VOD film review: A Caribbean Dream
Review Overview
Barbadian backdrop
7Shakespearean comedy
5James R | On 11, Nov 2017
Director: Shakirah Bourne
Cast: Adrian Green, Susannah Harker, Sam Gillett, Jherad Alleyne, Marina Bye, Sonia Williams, Aden Gillett, Lorna Gayle
Certificate: PG
Watch A Caribbean Dream online in the UK: Apple TV (iTunes) / Prime Video (Buy/Rent) / Google Play / Sky Store
A Midsummer Night’s Dream is perhaps the best known of all Shakespeare’s plays, with its charming whimsy, child-friendly fantasy and that universal comedy staple, a man turned into a donkey. The idea of watching a new adaptation, then, might seem like a hard sell, but A Caribbean Dream lives up to its title’s promise of doing something different with the Bard.
The film is set on the island of Barbados, as a Midsummer festival looms – and wedding nuptials are on the horizon. Naturally, the natural world interferes with the jovial plans, and fairies Oberon (Adrian Green, also the head of gardening) and Titania (Susannah Harker, also the head of housekeeping) lead to a four-way web of mistaken identities and misplaced affections. All the while, a gang of fishermen prepare to perform a brand new play for the wedding – and the usual chaos unfolds, as they become drawn into the enchantments while rehearsing in the woods.
The Caribbean setting is gorgeously shot by director Shakirah Bourne, and the forest scenes bursting with colourful nature and beautiful costumes bring the magic of the original text to life in a fresh new way. The dialogue, too, nicely brings together Shakespeare’s way with words and Barbadian dialect.

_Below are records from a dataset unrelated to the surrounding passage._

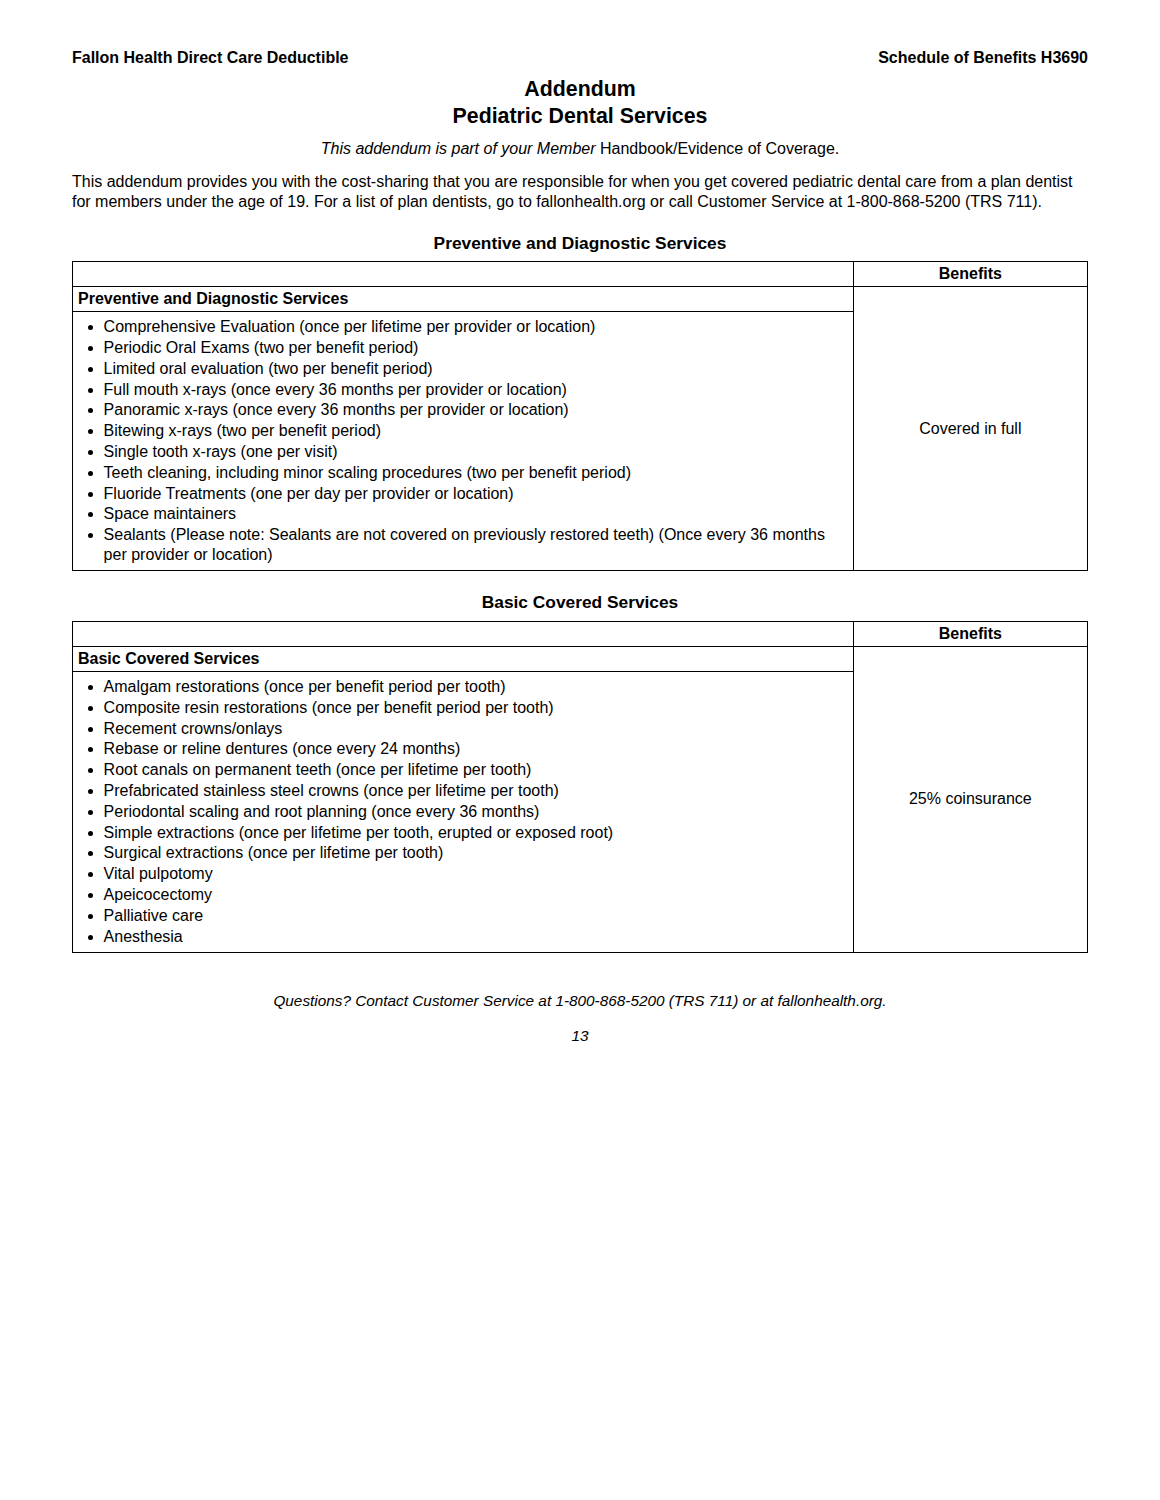Fallon Health Direct Care Deductible Schedule of Benefits H3690
AddendumPediatric Dental Services
This addendum is part of your Member Handbook/Evidence of Coverage.
This addendum provides you with the cost-sharing that you are responsible for when you get covered pediatric dental care from a plan dentist for members under the age of 19. For a list of plan dentists, go to fallonhealth.org or call Customer Service at 1-800-868-5200 (TRS 711).
Preventive and Diagnostic Services
| | Benefits |
| Preventive and Diagnostic Services | Covered in full |
| Comprehensive Evaluation (once per lifetime per provider or location) Periodic Oral Exams (two per benefit period) Limited oral evaluation (two per benefit period) Full mouth x-rays (once every 36 months per provider or location) Panoramic x-rays (once every 36 months per provider or location) Bitewing x-rays (two per benefit period) Single tooth x-rays (one per visit) Teeth cleaning, including minor scaling procedures (two per benefit period) Fluoride Treatments (one per day per provider or location) Space maintainers Sealants (Please note: Sealants are not covered on previously restored teeth) (Once every 36 months per provider or location) |
Basic Covered Services
| | Benefits |
| Basic Covered Services | 25% coinsurance |
| Amalgam restorations (once per benefit period per tooth) Composite resin restorations (once per benefit period per tooth) Recement crowns/onlays Rebase or reline dentures (once every 24 months) Root canals on permanent teeth (once per lifetime per tooth) Prefabricated stainless steel crowns (once per lifetime per tooth) Periodontal scaling and root planning (once every 36 months) Simple extractions (once per lifetime per tooth, erupted or exposed root) Surgical extractions (once per lifetime per tooth) Vital pulpotomy Apeicocectomy Palliative care Anesthesia |
Questions? Contact Customer Service at 1-800-868-5200 (TRS 711) or at fallonhealth.org.
13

But while that aspect of the film works with genuine charm, A Caribbean Dream stumbles somewhat in its waking hours: condensing the play into barely 90 minutes, our four central lovers, Demetrius (Sam Gillett), Lysander (Jherad Alleyne), Hermia (Marina Bye) and Helena (Keshia Pope) never get a chance to make an impact, while the fishermen’s exchanges only just makes up in Barbadian rhythms what it lacks in Shakespeare’s wit. (Pyramus and Thisbe, sadly, becomes The Untold Story of King Ja Ja and Young Becka, the performance of which is notably missing the laughs you would normally expect.)
It falls to Lorna Gayle’s (occasionally too) enthusiastic Bottom and Patrick Michael Foster’s charismatic Puck to balance the merging of the film’s uneven halves. The result is an amiable, novel take on a familiar text, which touches on multi-cultural marriage and Caribbean traditions. It’s unfortunate, perhaps, that it arrives hot on the heels of the BBC’s adaptation of the play, which saw Russell T Davies embrace the text’s fantasy elements to astonishingly original effect: A Caribbean Dream never quite impresses on that level, but as an accessible, abbreviated introduction to Shakespeare, its playful shadows do little to offend.